# iBook G4 - Connect to a TV to watch DVDs



## dmetzcher (Nov 25, 2005)

I'm sure that something out there exists that can do this...
What I'm looking for is a way to get both the image and the sound of my mac onto my TV (via the AV jacks on the TV itself - red/yellow/white). Is there a cable that converts the video and sound into the red/yellow/white AV jacks? I want an all-in-one solution, if possible, so that I only need to carry around one cable. I assume that this cable would be split into three at the TV end, and two at the Mac end (audio and video).

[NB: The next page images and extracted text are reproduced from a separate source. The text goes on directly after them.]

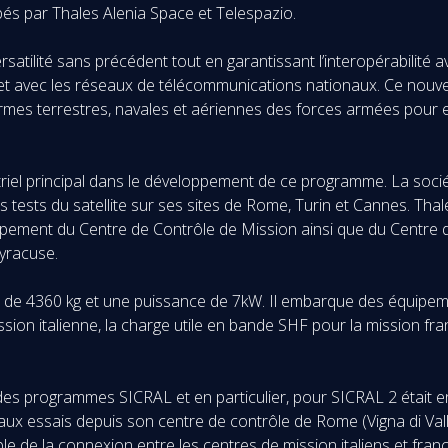
pés par Thales Alenia Space et Telespazio.
 versatilité sans précédent tout en garantissant l’interopérabilité 
et avec les réseaux de télécommunications nationaux. Ce nouveau
ormes terrestres, navales et aériennes des forces armées pour en
triel principal dans le développement de ce programme. La soci
 des tests du satellite sur ses sites de Rome, Turin et Cannes. T
ppement du Centre de Contrôle de Mission ainsi que du Centre d
Syracuse.
t de 4360 kg et une puissance de 7kW. Il embarque des équipeme
ion italienne, la charge utile en bande SHF pour la mission fran
des programmes SICRAL et en particulier, pour SICRAL 2 était 
u’aux essais depuis son centre de contrôle de Rome (Vigna di Va
e de la connexion entre les centres de mission italiens et franç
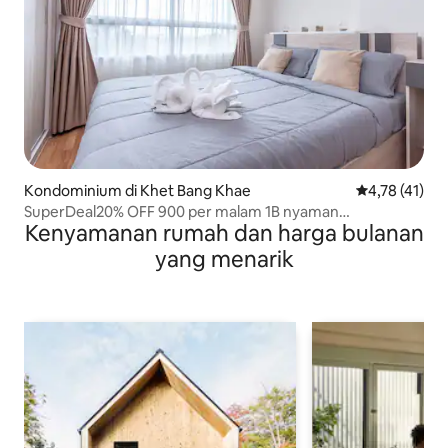
Kondominium di Khet Bang Khae
Nilai rata-rat
4,78 (41)
SuperDeal20% OFF 900 per malam 1B nyaman
Kenyamanan rumah dan harga bulanan
@Phetkasemt
yang menarik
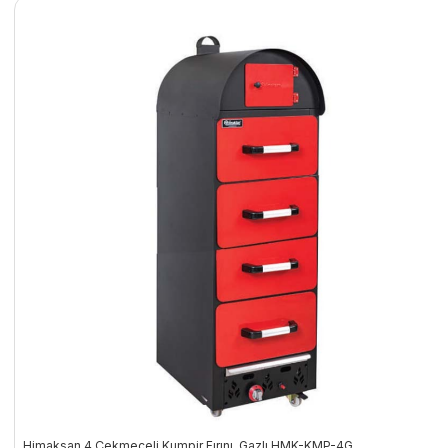
Himaksan 4 Çekmeceli Kumpir Fırını, Gazlı HMK-KMP-4G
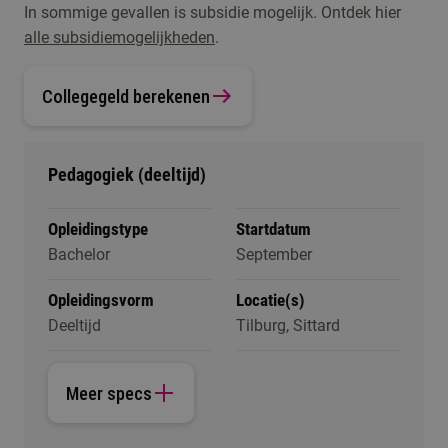
In sommige gevallen is subsidie mogelijk. Ontdek hier
alle subsidiemogelijkheden
.
Collegegeld berekenen
Pedagogiek (deeltijd)
Opleidingstype
Startdatum
Bachelor
September
Opleidingsvorm
Locatie(s)
Deeltijd
Tilburg, Sittard
Meer specs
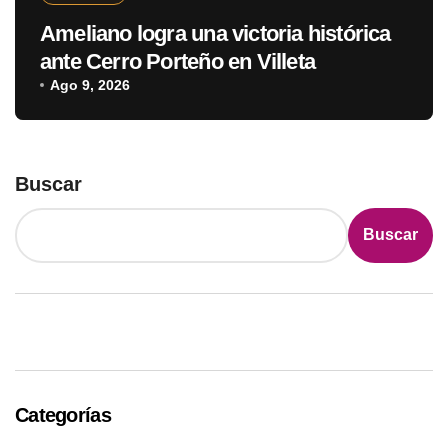
Ameliano logra una victoria histórica
ante Cerro Porteño en Villeta
Ago 9, 2026
Buscar
Buscar
Categorías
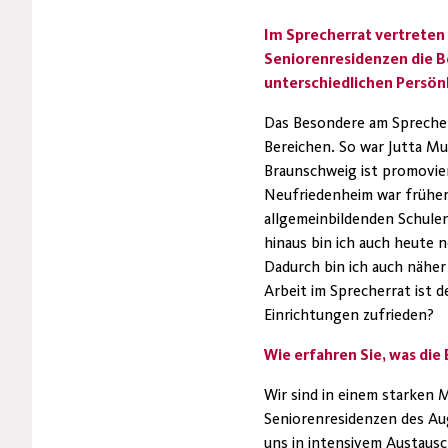
Im Sprecherrat vertreten
Seniorenresidenzen die B
unterschiedlichen Persö
Das Besondere am Sprecherr
Bereichen. So war Jutta Mu
Braunschweig ist promovier
Neufriedenheim war frühe
allgemeinbildenden Schule
hinaus bin ich auch heute 
Dadurch bin ich auch näher
Arbeit im Sprecherrat ist 
Einrichtungen zufrieden?
Wie erfahren Sie, was di
Wir sind in einem starken 
Seniorenresidenzen des Au
uns in intensivem Austausc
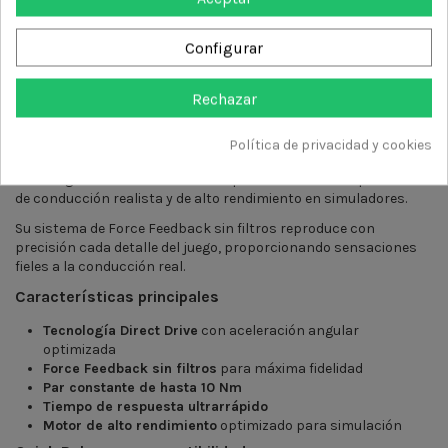
DESCRIPCIÓN
Configurar
DETALLES DEL PRODUCTO
Rechazar
RESEÑAS
(0)
Política de privacidad y cookies
Thrustmaster T818 Black Edition
es una base de volante con
tecnología
Direct Drive
diseñada para ofrecer una experiencia
de conducción realista y de alto rendimiento en simuladores.
Su sistema de Force Feedback sin filtros reproduce con
precisión cada detalle del juego, proporcionando sensaciones
fieles a la conducción real.
Características principales
Tecnología Direct Drive
con aceleración angular
optimizada
Force Feedback sin filtros
para máxima fidelidad
Par constante de hasta 10 Nm
Tiempo de respuesta ultrarrápido
Motor de alto rendimiento
optimizado para simulación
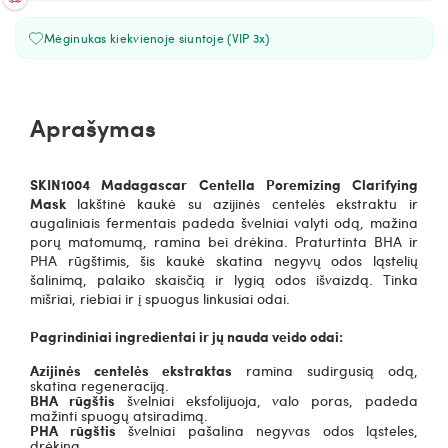
Mėginukas kiekvienoje siuntoje (VIP 3x)
Aprašymas
SKIN1004
Madagascar Centella Poremizing Clarifying
Mask
lakštinė kaukė su azijinės centelės ekstraktu ir
augaliniais fermentais padeda švelniai valyti odą, mažina
porų matomumą, ramina bei drėkina. Praturtinta BHA ir
PHA rūgštimis, šis kaukė skatina negyvų odos ląstelių
šalinimą, palaiko skaisčią ir lygią odos išvaizdą. Tinka
mišriai, riebiai ir į spuogus linkusiai odai.
Pagrindiniai ingredientai ir jų nauda veido odai:
Azijinės centelės ekstraktas
ramina sudirgusią odą,
skatina regeneraciją.
BHA rūgštis
švelniai eksfolijuoja, valo poras, padeda
mažinti spuogų atsiradimą.
PHA rūgštis
švelniai pašalina negyvas odos ląsteles,
drėkina.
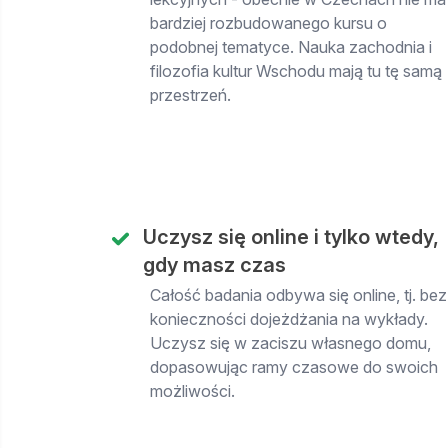
bardziej rozbudowanego kursu o
podobnej tematyce. Nauka zachodnia i
filozofia kultur Wschodu mają tu tę samą
przestrzeń.
Uczysz się online i tylko wtedy,
gdy masz czas
Całość badania odbywa się online, tj. bez
konieczności dojeżdżania na wykłady.
Uczysz się w zaciszu własnego domu,
dopasowując ramy czasowe do swoich
możliwości.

If anyone uses a product that does this, I'd be very interested to know what it is. I am going on a business trip for about 10 days and want to be able to use my Mac as a DVD player in the hotel room.

Thanks!


----------



## boognish (Nov 25, 2005)

You need an Apple Video Adapter, stereo phono composite video cable, and a little phono to 3.5mm jack adapter


----------



## dmetzcher (Nov 26, 2005)

boognish said:
			
		

> You need an Apple Video Adapter, stereo phono composite video cable, and a little phono to 3.5mm jack adapter


Do you have any suggestions for places to buy online and/or specific products?


----------



## dmetzcher (Nov 26, 2005)

dmetzcher said:
			
		

> Do you have any suggestions for places to buy online and/or specific products?


A better question is...
Are the three links below what I need?

Apple Video Adapter
Composite Video Cable
3.5mm Stereo Cable


----------



## boognish (Nov 26, 2005)

Yeah thats the stuff. The apple store link doesn't work, but I guessing you got the right product. All the best!


----------



## dmetzcher (Nov 26, 2005)

Thanks! I appreciate you looking it over. I'm all set now.


----------